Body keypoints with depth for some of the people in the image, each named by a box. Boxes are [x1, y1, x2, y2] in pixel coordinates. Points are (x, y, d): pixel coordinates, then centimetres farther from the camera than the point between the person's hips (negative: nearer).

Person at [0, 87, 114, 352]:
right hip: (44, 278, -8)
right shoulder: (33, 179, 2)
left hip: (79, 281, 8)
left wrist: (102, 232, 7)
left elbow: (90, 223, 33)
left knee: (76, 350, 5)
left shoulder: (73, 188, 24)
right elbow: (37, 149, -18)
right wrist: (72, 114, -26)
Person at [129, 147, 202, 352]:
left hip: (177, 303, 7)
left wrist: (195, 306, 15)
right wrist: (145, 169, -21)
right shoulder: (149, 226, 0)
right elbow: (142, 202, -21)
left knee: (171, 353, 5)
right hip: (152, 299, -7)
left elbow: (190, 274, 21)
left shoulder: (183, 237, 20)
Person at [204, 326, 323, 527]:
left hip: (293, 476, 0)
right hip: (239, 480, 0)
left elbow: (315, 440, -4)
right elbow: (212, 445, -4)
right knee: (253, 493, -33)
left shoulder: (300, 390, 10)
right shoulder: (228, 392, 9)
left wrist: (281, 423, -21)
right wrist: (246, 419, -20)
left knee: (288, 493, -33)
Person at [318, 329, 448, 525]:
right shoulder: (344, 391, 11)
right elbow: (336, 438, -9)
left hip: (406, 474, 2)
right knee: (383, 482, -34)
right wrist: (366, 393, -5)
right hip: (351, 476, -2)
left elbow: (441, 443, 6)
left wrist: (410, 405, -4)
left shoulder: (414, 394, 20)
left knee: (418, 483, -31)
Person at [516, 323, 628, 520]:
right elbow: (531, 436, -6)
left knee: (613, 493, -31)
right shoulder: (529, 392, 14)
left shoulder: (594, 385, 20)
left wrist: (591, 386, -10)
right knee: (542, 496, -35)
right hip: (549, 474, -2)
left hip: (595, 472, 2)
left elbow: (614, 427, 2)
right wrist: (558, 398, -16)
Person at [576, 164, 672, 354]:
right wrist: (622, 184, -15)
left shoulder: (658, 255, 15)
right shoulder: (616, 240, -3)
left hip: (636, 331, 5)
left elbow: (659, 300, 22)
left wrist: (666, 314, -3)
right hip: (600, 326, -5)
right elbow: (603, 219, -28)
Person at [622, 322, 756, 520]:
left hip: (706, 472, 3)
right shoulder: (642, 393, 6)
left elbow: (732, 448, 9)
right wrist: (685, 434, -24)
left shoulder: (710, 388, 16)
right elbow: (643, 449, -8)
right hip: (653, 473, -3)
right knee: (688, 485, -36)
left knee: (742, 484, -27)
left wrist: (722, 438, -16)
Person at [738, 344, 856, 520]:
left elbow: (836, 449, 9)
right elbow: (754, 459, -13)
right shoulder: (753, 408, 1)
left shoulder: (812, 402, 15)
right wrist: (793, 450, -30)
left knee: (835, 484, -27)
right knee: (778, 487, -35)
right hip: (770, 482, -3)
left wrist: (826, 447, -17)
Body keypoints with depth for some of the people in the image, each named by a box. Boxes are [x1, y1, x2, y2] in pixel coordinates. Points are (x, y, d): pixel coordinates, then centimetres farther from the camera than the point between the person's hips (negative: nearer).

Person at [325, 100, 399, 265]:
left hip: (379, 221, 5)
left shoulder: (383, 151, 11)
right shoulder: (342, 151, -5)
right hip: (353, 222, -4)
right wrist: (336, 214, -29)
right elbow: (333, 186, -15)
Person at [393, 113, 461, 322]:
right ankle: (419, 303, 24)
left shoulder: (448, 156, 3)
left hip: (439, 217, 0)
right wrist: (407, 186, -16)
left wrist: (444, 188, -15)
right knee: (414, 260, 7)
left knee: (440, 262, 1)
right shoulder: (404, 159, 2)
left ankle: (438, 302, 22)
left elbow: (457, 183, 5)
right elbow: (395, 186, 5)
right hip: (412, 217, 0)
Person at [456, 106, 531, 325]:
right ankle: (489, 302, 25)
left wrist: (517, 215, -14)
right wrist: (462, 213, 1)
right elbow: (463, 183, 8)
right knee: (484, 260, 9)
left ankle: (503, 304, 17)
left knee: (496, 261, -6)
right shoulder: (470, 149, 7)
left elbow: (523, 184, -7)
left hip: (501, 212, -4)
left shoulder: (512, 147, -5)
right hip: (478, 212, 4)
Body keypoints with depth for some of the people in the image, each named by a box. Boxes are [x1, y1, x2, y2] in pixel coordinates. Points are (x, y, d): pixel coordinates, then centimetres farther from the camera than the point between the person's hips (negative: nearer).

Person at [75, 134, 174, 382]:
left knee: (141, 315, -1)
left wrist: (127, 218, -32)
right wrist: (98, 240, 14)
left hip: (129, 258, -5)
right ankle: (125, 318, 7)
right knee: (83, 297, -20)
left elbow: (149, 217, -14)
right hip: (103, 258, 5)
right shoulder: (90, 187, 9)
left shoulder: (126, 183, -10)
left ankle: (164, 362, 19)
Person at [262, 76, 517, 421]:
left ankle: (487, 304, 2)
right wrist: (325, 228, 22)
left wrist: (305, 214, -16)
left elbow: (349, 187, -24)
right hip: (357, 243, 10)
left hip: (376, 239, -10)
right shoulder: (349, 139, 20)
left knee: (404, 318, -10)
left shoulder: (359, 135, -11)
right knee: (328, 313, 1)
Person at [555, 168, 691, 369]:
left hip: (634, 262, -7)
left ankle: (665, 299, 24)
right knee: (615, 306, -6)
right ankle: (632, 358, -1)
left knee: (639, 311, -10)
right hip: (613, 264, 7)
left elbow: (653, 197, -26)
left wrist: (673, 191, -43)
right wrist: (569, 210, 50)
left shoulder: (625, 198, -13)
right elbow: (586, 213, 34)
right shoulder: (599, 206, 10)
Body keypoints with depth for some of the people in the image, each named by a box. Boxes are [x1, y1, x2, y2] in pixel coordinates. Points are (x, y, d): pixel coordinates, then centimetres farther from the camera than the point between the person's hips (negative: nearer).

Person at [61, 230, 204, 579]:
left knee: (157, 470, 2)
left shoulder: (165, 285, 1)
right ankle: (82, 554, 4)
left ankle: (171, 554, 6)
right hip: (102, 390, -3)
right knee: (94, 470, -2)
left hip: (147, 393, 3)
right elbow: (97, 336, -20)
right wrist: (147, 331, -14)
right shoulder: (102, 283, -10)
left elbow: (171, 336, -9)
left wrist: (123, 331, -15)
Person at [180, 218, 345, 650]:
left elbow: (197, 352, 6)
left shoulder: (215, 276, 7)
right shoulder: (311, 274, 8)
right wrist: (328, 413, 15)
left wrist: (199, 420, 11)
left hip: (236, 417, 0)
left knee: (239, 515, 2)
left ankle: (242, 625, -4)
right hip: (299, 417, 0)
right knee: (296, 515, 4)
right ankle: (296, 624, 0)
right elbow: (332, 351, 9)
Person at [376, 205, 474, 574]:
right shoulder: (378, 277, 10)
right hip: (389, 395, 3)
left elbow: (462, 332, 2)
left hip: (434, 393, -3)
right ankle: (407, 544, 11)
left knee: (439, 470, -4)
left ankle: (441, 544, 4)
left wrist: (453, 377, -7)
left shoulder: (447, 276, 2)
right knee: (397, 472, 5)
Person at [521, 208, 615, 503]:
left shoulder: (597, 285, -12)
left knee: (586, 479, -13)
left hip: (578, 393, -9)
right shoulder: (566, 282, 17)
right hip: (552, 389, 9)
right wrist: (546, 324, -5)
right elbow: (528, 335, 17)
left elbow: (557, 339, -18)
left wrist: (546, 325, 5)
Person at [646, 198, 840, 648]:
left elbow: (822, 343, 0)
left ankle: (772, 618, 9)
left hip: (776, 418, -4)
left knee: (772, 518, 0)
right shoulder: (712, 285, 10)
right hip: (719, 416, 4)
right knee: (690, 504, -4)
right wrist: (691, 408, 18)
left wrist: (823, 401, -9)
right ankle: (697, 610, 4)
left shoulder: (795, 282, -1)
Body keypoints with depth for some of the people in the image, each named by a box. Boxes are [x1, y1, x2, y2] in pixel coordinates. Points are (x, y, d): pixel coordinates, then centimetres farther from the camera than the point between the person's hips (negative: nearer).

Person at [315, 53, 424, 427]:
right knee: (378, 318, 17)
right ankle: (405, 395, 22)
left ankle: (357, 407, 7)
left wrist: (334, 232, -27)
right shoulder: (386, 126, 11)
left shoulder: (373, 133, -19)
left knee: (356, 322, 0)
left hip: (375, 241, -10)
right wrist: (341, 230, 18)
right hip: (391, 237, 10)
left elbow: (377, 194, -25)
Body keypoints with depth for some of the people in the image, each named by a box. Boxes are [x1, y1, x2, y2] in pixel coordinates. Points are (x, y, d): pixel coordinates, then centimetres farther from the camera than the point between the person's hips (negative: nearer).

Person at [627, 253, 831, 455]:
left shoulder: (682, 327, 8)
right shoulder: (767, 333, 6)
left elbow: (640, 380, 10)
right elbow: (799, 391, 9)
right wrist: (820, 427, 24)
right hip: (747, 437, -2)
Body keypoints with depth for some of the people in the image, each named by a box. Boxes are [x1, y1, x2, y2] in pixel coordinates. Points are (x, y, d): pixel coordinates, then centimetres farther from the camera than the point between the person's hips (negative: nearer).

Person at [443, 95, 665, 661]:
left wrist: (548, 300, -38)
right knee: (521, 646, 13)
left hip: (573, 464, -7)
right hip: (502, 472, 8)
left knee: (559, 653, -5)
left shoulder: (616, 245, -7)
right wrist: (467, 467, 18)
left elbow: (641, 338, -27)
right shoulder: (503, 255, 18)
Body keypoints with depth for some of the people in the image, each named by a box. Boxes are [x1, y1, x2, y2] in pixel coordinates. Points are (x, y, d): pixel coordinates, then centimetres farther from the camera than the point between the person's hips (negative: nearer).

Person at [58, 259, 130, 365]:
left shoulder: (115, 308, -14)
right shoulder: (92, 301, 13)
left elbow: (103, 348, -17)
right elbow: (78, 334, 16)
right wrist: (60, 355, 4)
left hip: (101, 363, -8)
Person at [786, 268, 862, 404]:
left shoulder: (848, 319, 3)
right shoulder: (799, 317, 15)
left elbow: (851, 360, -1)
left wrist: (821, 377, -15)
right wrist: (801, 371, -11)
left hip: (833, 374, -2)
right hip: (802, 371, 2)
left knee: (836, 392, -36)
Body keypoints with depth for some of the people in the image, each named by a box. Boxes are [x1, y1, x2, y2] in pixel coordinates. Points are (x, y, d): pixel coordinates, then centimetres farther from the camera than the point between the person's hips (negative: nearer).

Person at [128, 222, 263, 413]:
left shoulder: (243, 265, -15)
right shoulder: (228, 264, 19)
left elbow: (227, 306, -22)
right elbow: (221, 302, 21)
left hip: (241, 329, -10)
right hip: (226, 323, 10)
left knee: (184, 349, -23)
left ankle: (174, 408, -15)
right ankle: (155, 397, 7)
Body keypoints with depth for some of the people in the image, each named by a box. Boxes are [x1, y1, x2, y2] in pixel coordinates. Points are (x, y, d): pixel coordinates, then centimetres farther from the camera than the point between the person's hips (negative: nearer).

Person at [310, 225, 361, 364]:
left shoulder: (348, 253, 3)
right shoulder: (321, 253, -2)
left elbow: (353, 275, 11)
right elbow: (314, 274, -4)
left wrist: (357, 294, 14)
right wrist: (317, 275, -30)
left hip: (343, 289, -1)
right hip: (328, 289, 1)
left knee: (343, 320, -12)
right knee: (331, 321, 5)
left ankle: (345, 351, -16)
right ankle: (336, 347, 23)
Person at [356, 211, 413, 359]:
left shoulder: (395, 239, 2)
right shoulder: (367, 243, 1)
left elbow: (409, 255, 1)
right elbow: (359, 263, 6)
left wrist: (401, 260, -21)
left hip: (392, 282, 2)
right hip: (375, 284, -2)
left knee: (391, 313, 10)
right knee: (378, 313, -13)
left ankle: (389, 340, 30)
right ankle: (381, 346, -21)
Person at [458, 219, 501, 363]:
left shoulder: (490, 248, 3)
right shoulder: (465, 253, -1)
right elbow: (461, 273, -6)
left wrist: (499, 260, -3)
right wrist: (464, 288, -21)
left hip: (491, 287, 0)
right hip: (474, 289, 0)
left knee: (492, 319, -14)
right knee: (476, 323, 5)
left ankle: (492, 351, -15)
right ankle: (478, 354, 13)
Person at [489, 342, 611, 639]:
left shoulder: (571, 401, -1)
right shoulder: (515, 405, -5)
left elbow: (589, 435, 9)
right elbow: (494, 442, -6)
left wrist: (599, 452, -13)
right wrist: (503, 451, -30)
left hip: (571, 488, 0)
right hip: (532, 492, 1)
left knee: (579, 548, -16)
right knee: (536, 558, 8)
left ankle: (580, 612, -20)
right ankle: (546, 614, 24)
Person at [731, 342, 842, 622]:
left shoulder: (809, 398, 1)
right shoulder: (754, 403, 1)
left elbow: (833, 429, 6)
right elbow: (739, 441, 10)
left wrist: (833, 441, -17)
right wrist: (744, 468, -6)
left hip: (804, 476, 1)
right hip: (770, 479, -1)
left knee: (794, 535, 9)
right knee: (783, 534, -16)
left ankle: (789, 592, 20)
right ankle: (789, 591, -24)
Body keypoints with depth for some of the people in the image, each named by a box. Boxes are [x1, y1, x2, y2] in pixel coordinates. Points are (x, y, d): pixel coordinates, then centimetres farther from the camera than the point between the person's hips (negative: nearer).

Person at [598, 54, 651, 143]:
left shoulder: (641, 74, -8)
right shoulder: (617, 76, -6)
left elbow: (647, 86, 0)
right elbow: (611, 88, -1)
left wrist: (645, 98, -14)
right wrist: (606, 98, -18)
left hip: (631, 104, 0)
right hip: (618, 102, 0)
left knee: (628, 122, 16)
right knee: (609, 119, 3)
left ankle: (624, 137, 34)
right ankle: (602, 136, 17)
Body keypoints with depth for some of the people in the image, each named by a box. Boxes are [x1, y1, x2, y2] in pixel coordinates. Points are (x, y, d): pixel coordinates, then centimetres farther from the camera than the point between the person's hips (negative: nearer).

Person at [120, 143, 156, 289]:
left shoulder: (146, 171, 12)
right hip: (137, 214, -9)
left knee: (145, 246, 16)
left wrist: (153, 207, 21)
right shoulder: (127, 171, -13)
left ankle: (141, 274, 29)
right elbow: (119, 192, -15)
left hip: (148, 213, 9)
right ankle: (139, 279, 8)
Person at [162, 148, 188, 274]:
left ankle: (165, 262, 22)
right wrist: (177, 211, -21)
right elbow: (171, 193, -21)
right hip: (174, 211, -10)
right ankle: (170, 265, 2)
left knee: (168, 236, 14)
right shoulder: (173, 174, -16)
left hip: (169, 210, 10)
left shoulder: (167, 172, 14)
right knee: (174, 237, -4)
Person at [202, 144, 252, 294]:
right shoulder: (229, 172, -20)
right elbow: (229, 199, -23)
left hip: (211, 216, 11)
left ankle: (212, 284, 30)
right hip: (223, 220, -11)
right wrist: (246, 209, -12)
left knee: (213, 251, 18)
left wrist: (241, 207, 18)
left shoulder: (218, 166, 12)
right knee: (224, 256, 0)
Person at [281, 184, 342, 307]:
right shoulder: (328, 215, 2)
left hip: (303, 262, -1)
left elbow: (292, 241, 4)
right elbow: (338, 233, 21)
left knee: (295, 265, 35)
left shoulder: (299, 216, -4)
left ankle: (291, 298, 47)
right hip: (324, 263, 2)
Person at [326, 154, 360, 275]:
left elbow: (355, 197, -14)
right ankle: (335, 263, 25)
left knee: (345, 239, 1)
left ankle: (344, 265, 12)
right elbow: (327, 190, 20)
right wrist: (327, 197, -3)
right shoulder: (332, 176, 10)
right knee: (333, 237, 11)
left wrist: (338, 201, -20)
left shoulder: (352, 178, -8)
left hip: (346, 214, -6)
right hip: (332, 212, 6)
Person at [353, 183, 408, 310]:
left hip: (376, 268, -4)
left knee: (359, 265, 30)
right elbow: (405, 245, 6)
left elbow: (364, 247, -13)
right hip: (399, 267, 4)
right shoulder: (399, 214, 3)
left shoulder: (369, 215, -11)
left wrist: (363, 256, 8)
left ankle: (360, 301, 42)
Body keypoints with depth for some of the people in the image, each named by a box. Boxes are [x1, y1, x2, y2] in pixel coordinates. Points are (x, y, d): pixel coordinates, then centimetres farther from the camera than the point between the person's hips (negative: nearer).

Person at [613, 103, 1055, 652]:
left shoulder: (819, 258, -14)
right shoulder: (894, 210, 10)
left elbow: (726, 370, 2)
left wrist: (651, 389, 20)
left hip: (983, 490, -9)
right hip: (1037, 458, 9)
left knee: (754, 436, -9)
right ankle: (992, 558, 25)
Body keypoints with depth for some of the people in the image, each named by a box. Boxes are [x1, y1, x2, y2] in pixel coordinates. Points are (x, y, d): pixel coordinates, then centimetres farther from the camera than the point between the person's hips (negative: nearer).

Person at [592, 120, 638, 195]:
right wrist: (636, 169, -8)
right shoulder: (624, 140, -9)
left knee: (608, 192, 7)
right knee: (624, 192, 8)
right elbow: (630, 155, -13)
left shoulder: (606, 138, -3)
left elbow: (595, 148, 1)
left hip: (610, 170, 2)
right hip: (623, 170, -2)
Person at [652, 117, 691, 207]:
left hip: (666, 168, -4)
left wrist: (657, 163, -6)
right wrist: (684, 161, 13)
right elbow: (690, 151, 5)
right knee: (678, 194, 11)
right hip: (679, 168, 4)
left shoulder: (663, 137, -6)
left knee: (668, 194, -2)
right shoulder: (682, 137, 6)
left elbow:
════════
→ WORK ITEM: Everything above from the line with "left wrist: (338, 201, -20)" to the line with "left ankle: (360, 301, 42)", both included, must be repeated exactly, and nothing outside that range.

→ EXERCISE RESPONSE:
left wrist: (338, 201, -20)
left shoulder: (352, 178, -8)
left hip: (346, 214, -6)
right hip: (332, 212, 6)
Person at [353, 183, 408, 310]:
left hip: (376, 268, -4)
left knee: (359, 265, 30)
right elbow: (405, 245, 6)
left elbow: (364, 247, -13)
right hip: (399, 267, 4)
right shoulder: (399, 214, 3)
left shoulder: (369, 215, -11)
left wrist: (363, 256, 8)
left ankle: (360, 301, 42)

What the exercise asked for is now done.